Aim of the task -
Write out the software risk ranking text word for word.

Text -
The Research Group has developed tools that objectively track and report on operational risk associated with software applications, operating systems and hardware.
I have seen a number of “Most Risky” lists that seem to be subjective and crafted by nothing more than a few Google searches and a popularity contest. In response, here is a "Top 10" list, filtered for Applications, sorted by overall vulnerability per issue, weighted by age of issue.
Top 10 Applications
Top 25 Overall
Why 25? It is easier to show that software risk is time sensitive, objective and accurate with a larger list. My current list as of this week tracks 14813 products from almost as many vendors.
Our risk metrics are collected automatically and sorted. Members of the team correct discrepancies introduced by bad data, and then the results are generated using statistical queries on MySQL.
http://nvd.nist.gov is the official datasource for the risk information.
The ordered output is generated by an algorithm that scores a weighted value for each CVE based on the risk and age of that CVE, and then totals all the weighted CVEs across the life of a product. Such total scores are then compared one to another. In this way, an application that has been out for a very short time could make the top of the list if it had more security issues of high criticality over its release life than most applications.
The complete report segments out software by type (hardware, application, OS, platform), license (commercial, FOSS) and is generated weekly. The results are then compared to NVD’s Workload Index calculation in order to give an IT manager an accurate understanding of resource requirements to manage software issues. The report is available for a reasonable fee. To subscribe to the complete report, send an email to email@example.com.

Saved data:
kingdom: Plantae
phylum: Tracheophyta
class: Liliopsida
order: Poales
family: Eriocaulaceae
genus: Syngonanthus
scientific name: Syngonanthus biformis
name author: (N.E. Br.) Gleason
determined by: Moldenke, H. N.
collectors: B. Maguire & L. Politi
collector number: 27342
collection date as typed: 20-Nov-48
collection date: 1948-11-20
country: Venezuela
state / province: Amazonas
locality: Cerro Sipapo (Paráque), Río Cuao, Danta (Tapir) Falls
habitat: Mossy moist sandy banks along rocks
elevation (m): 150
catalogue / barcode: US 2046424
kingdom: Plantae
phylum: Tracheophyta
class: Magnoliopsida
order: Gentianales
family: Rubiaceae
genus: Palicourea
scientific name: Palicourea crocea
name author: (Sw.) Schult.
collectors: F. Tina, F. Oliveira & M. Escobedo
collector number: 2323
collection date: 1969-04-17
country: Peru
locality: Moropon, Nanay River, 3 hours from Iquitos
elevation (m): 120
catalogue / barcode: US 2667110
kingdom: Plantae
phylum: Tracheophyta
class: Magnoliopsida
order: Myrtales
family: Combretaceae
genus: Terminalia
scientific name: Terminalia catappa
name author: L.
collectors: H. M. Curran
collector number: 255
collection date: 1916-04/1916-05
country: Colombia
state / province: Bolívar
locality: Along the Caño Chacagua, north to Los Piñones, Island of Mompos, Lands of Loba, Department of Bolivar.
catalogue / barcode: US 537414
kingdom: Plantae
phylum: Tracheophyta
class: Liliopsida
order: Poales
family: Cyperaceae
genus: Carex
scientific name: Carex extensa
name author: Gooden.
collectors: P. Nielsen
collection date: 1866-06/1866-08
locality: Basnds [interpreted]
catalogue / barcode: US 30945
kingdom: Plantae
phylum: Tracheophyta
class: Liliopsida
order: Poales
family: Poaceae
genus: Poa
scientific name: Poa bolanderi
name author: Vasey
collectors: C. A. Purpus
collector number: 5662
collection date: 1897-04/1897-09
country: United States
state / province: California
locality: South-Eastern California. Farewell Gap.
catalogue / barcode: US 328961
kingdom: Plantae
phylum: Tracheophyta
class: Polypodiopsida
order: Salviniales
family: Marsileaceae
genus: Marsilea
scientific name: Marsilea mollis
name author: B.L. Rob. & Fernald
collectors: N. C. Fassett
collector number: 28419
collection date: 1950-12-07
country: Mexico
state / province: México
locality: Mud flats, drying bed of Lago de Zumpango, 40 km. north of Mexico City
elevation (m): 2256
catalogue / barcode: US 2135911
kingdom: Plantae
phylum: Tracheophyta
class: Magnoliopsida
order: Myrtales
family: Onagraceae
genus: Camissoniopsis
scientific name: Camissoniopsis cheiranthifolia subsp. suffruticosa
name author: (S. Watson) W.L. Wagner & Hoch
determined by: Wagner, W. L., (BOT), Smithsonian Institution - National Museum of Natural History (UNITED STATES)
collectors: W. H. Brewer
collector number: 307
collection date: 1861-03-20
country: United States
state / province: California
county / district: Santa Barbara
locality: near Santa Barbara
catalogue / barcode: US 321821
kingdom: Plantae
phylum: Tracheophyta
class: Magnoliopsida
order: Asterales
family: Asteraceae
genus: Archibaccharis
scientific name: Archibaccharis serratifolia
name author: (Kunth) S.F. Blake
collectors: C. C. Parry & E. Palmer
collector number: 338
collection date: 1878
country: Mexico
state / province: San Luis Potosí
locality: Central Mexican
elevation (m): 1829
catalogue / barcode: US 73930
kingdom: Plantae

Your response -
The Research Group has developed tools that objectively track and report on operational risk associated with software applications, operating systems and hardware.
I have seen a number of “Most Risky” lists that seem to be subjective and crafted by nothing more than a few Google searches and a popularity contest. In response, here is a "Top 10" list, filtered for Applications, sorted by overall vulnerability per issue, weighted by age of issue.
Top 10 Applications
Top 25 Overall
Why 25? It is easier to show that software risk is time sensitive, objective and accurate with a larger list. My current list as of this week tracks 14813 products from almost as many vendors.
Our risk metrics are collected automatically and sorted. Members of the team correct discrepancies introduced by bad data, and then the results are generated using statistical queries on MySQL.
http://nvd.nist.gov is the official datasource for the risk information.
The ordered output is generated by an algorithm that scores a weighted value for each CVE based on the risk and age of that CVE, and then totals all the weighted CVEs across the life of a product. Such total scores are then compared one to another. In this way, an application that has been out for a very short time could make the top of the list if it had more security issues of high criticality over its release life than most applications.
The complete report segments out software by type (hardware, application, OS, platform), license (commercial, FOSS) and is generated weekly. The results are then compared to NVD’s Workload Index calculation in order to give an IT manager an accurate understanding of resource requirements to manage software issues. The report is available for a reasonable fee. To subscribe to the complete report, send an email to email@example.com.